When “Hello” first came out, some people rolled their eyes at the fact that Adele — now a mother in a stable, long-term relationship — was still milking her past heartbreak for new material. But 25 is full of very relatable confessions that she is the sort of person who has trouble accepting happiness at face value, always waiting for the other shoe to drop. “If you’re gonna let me down, let me down gently,” she sings on “Water Under the Bridge,” a love song as trepidatious as it is joyful. She plumbs deeper on “River Lea”: “Sometimes I feel lonely in the arms of your touch / But I know that’s just me 'cause nothing ever is enough.” These hesitations only make the final song, the twangy, soulful “Sweetest Devotion,” feel like that much more of a celebration. She’s finally letting all the light come pouring in, through a hole she blew through her own roof with that chorus. Her gale-force delivery is enough to make you forgive a lyric as clumsy as “the sweetest devotion / hit me like an explosion.” This is the sleight of hand performed by Adele’s music at its most powerful — vulnerability blared loud enough to become unquestionable strength.

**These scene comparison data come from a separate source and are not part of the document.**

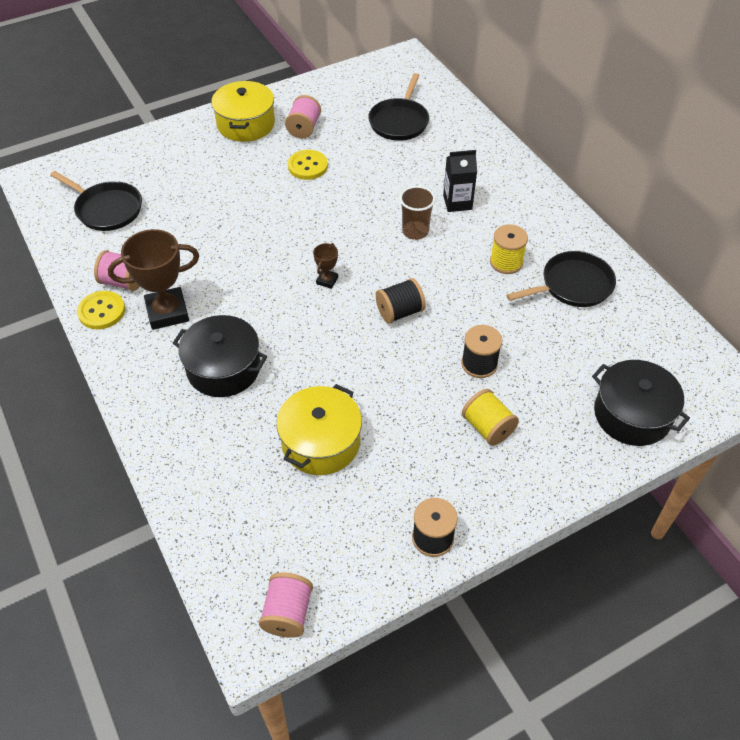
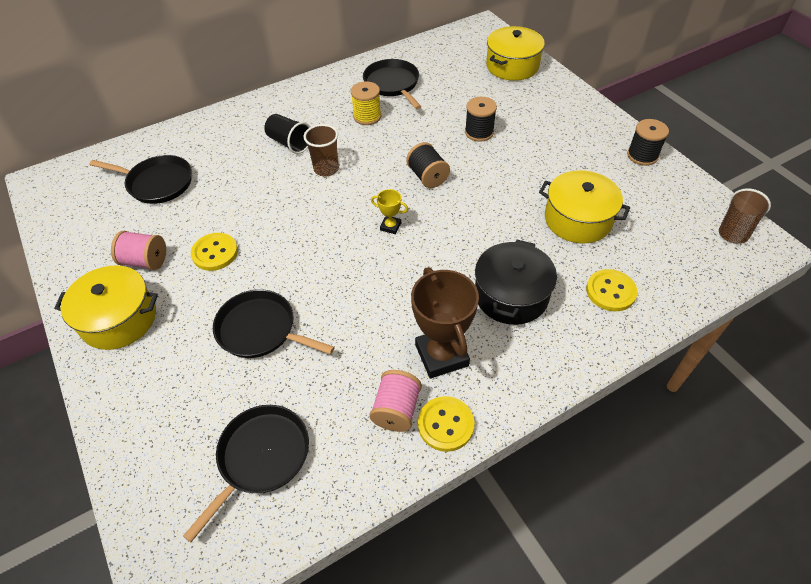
camera: 90 degrees left, 0 degrees up
(213, 453) = (610, 291): none -> yellow button
(219, 200) = (260, 330): none -> black pan
(287, 613) = (735, 228): pink spool -> brown cup
(327, 280) = (390, 226): brown trophy -> yellow trophy
(457, 202) = (289, 143): black carton -> black cup
(487, 427) = (539, 129): yellow spool -> none
(632, 414) = (512, 66): black pot -> yellow pot

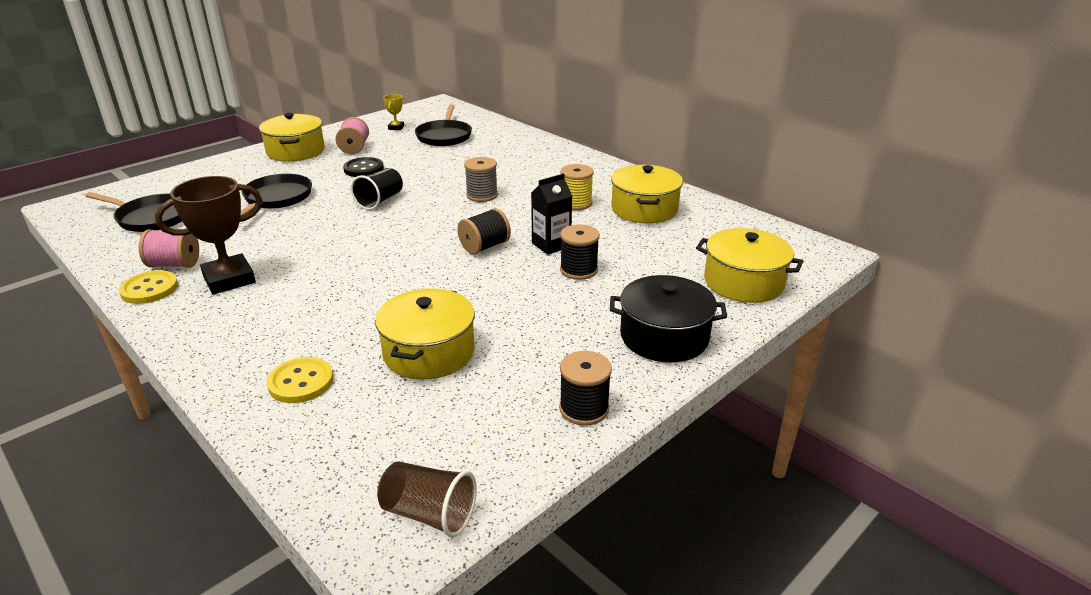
camera: 75 degrees right, 20 degrees down
(215, 253) = (363, 169): yellow button -> black button
(289, 143) = (515, 174): black cup -> black cup (380, 201)
(326, 169) = (482, 195): brown cup -> grey spool
(390, 226) = (403, 236): yellow trophy -> yellow trophy (396, 127)
(392, 84) = (644, 209): black pan -> yellow pot
(436, 140) = (551, 245): none -> black carton
(511, 295) = (302, 312): black pot -> black pot (664, 337)

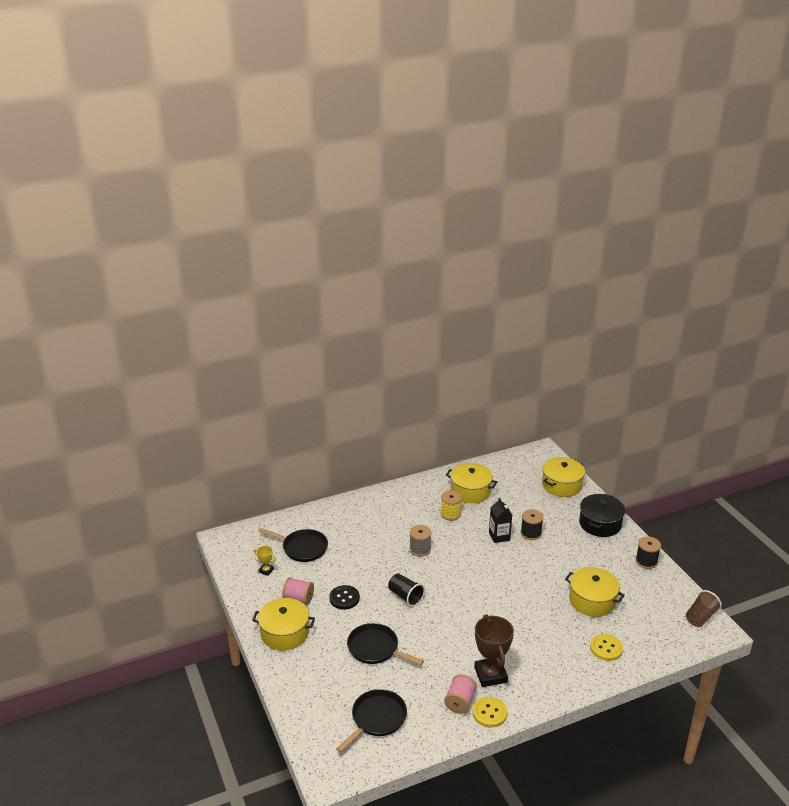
camera: 70 degrees left, 0 degrees up
(484, 247) = (491, 562): black spool -> none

“Everybody tells me that it’s 'bout time that I moved on,” Adele sings on “River Lea,” “And I need to learn to lighten up and learn how to be young.” Fair enough, but 25 is a kind of sonic boast that she has no interest in doing any of those things — and because it doesn’t stray too far from her old soul’s comfort zone, it’s poised to be one of the most commercially successful records of the decade, if not more. Adele’s aged gracefully, if predictably, from 21 to 25. But God, one of these days, how I’d love to hear her pull a Benjamin Button.